Principal Investigator: McKeown, Professor N
Other Investigators:
Researcher Co-Investigators:
Project Partners:
Department: Chemistry
Organisation: Cardiff University
Scheme: Standard Research
Starts: 01 June 2008 Ends: 31 May 2010 Value (£): 220,968
EPSRC Research Topic Classifications:
Catalysis & Applied Catalysis Chemical Synthetic Methodology
Energy - Conventional
EPSRC Industrial Sector Classifications:
Chemicals Manufacturing
Related Grants:
Panel History:
Panel DatePanel NameOutcome
02 Jul 2007 Chemistry Prioritisation Panel (Science) Announced
Summary on Grant Application Form
We have discovered that a simple derivative of phthalocyanine (2,3,9,10,16,17,23,24-octa(2',6'-di-iso-propylphenoxy)phthalocyanine) forms cubic crystals which contain interconnected, solvent-filled voids of 8 nm3 volume.

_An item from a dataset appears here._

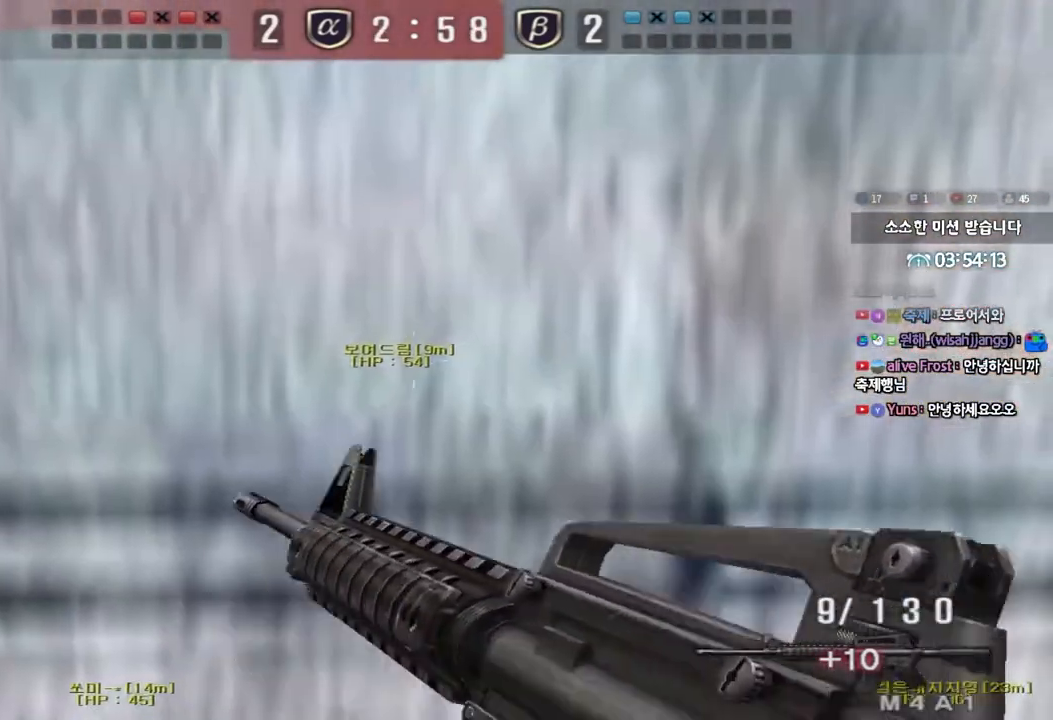
{"keys": ["shift"], "events": [[117, "w", "up"], [133, "a", "up"]]}
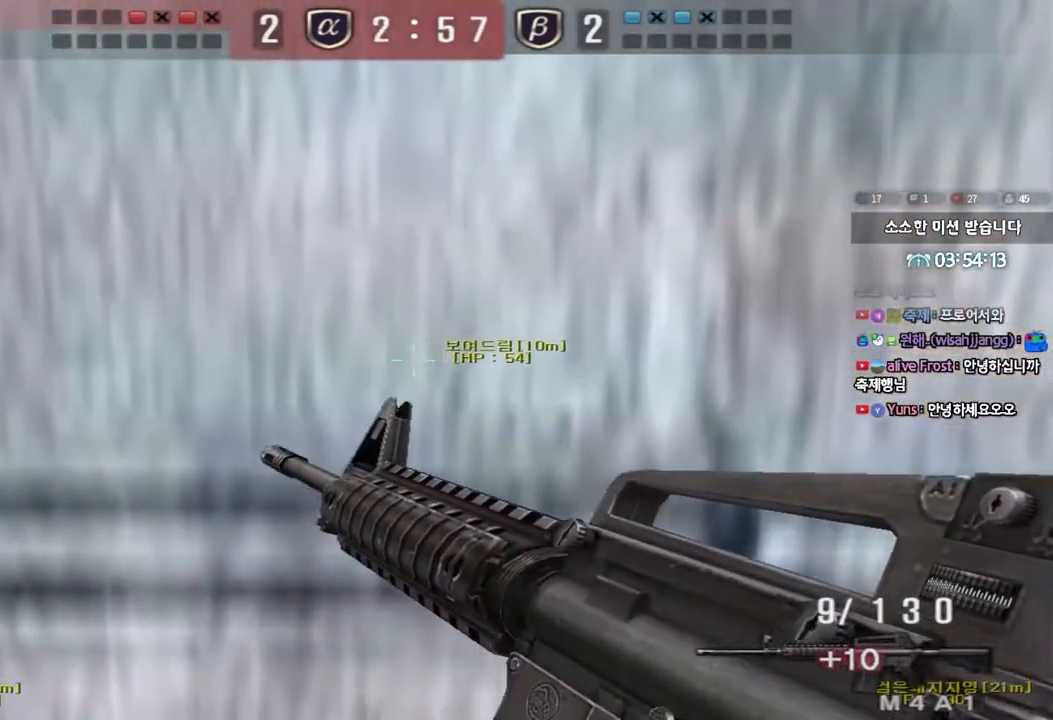
{"keys": ["shift", "tab"], "events": [[100, "tab", "down"]]}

The voids are defined by six phthalocyanines in a cubic arrangement with the metal ion of the macrocycle embedded at the centre of each face of the cube. The crystal structure allows unhindered access of small molecules (i.e. solvent and ligands) throughout the crystal so that it acts as a nanoporous material and it is possible to exert fine control over the coordination chemistry at the metal cations. The proposed programme of research involves realising the potential of this system in heterogeneous catalysis to perform biomimetic reactions of environmental relevance; in particular oxidation, dechlorination reactions and CO2 hydration. The possibility of using axial ligands to mimic the 'proximal' ligands found at the active site of enzymes may allow the reactivity and selectivity of the system to be enhanced. To test the potential of the various cubic structures, standard oxidation and dechlorination reactions will be carried out with systematic variations of metal cation, included solvent and proximal ligand. We will also assess the carbonic anhydrase-like activity of the zinc-containing crystals for the hydration of CO2 which is of relevance to sequestration technology.